- What to produce: Copy exactly the lines of the data below that run from the line holding "разбор сложных конфликтов, работа" through the line holding "избежать, если приказ", both ends included.

- Supplied data:
###
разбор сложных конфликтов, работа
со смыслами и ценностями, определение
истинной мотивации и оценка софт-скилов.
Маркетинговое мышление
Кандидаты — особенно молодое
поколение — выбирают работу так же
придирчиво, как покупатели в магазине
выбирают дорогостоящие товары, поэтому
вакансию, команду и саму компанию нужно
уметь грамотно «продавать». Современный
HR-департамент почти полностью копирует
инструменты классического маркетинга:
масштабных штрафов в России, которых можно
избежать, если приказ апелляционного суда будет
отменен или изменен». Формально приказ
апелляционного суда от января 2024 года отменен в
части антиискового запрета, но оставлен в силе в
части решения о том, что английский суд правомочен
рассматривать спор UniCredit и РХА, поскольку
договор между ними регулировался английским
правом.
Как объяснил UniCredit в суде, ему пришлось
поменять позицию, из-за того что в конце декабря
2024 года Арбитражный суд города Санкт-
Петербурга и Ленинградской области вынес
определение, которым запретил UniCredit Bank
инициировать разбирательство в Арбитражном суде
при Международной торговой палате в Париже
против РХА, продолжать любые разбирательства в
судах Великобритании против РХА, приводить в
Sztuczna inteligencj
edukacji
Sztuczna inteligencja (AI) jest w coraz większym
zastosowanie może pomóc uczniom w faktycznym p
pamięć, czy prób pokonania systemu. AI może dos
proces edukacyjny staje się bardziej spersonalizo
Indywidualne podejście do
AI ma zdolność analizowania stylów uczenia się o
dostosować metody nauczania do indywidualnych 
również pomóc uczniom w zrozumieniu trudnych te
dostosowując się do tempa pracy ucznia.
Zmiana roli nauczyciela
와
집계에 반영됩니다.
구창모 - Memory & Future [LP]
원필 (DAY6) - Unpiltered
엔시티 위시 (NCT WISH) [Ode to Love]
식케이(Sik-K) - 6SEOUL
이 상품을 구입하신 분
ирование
###
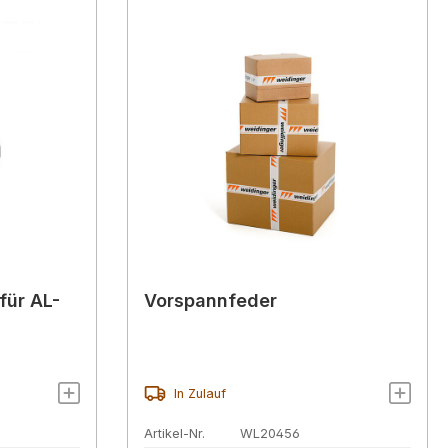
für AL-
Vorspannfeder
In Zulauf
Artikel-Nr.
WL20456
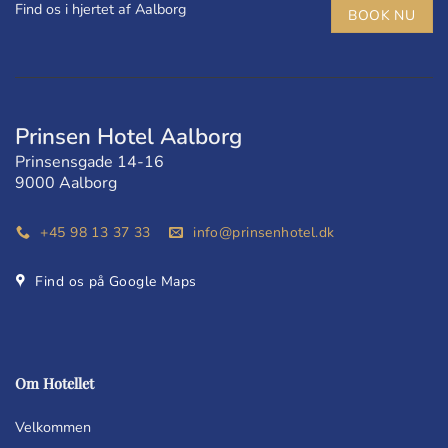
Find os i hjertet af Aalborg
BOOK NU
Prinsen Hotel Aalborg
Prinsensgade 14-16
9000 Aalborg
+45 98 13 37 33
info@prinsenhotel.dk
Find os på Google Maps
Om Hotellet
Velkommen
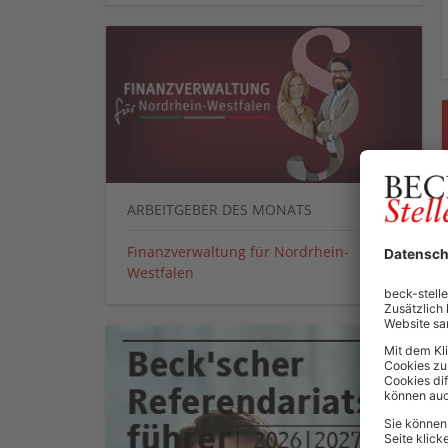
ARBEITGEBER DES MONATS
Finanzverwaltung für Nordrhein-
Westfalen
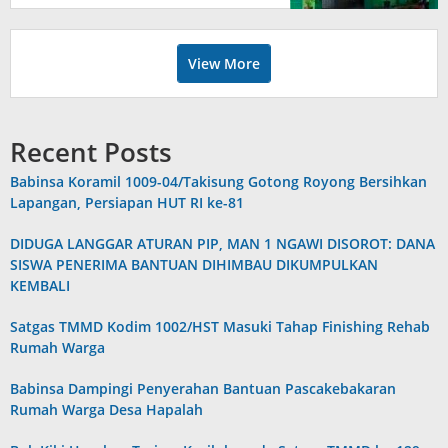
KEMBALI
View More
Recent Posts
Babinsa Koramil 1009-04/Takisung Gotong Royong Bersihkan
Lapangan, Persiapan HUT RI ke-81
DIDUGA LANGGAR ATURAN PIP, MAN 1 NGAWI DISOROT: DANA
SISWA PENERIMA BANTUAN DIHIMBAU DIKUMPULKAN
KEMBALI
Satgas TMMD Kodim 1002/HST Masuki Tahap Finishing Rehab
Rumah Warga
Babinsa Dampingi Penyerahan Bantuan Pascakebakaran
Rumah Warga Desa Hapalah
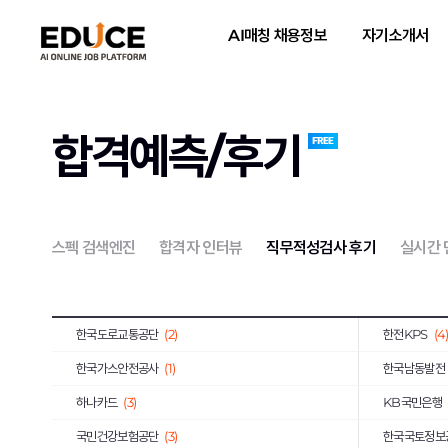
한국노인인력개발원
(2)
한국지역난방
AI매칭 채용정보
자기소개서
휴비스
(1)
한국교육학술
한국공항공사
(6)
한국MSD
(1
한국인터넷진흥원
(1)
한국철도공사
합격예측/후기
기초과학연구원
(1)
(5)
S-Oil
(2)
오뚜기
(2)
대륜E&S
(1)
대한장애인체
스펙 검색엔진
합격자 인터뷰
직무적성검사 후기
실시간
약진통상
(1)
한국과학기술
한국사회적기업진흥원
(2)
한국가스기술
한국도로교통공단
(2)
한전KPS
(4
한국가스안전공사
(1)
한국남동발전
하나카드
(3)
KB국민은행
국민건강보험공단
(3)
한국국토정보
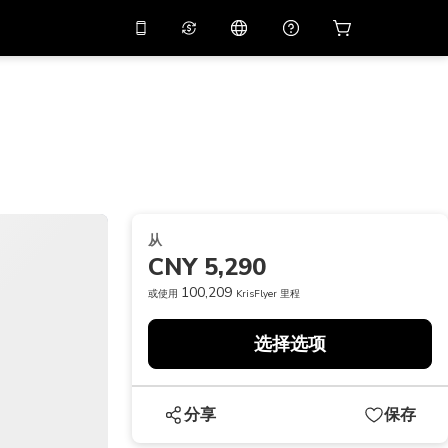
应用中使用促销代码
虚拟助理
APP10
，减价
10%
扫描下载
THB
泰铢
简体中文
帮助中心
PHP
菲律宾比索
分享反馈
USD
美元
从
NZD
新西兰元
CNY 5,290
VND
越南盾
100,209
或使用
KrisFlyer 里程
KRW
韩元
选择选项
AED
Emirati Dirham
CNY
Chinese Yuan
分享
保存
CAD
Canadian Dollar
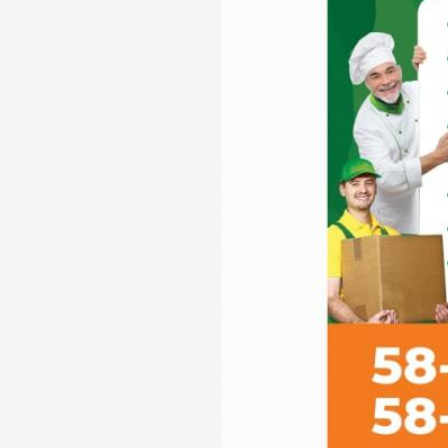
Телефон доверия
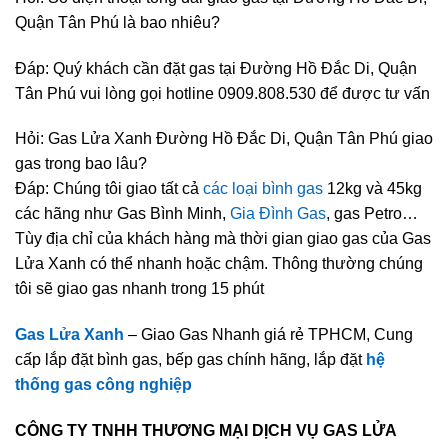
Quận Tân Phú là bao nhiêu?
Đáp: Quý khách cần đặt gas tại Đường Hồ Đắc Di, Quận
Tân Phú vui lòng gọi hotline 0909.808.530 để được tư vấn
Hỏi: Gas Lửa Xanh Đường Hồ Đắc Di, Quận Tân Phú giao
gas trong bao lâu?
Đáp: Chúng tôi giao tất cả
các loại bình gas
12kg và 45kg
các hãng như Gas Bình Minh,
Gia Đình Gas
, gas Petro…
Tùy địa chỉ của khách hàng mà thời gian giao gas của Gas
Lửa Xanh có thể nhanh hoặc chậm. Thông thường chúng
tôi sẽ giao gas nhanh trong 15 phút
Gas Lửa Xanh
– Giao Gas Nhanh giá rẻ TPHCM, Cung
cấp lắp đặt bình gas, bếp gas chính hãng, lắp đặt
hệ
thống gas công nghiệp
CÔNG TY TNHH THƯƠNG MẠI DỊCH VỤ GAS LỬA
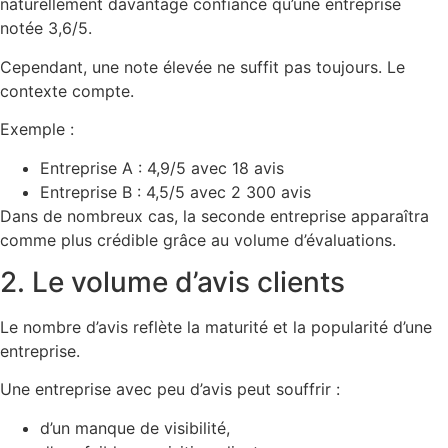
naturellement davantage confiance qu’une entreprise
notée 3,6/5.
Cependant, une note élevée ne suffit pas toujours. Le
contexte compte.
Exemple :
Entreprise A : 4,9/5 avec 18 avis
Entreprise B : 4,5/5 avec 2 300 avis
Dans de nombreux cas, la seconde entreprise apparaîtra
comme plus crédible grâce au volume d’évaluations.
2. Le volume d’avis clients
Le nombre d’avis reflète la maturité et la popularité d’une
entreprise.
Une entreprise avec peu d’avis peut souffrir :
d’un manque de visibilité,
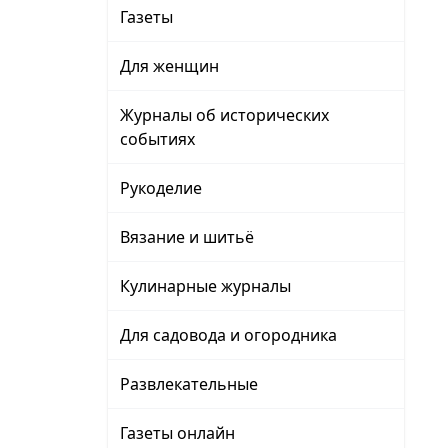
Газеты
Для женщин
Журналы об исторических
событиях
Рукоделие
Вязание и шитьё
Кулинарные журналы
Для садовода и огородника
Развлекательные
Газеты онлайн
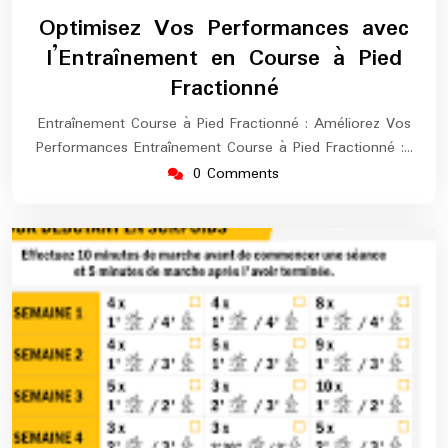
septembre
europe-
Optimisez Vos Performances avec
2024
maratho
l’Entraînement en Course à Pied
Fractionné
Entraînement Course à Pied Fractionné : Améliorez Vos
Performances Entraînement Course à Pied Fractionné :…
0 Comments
###
- Worked solution:
разбор сложных конфликтов, работа
со смыслами и ценностями, определение
истинной мотивации и оценка софт-скилов.
Маркетинговое мышление
Кандидаты — особенно молодое
поколение — выбирают работу так же
придирчиво, как покупатели в магазине
выбирают дорогостоящие товары, поэтому
вакансию, команду и саму компанию нужно
уметь грамотно «продавать». Современный
HR-департамент почти полностью копирует
инструменты классического маркетинга:
масштабных штрафов в России, которых можно
избежать, если приказ апелляционного суда будет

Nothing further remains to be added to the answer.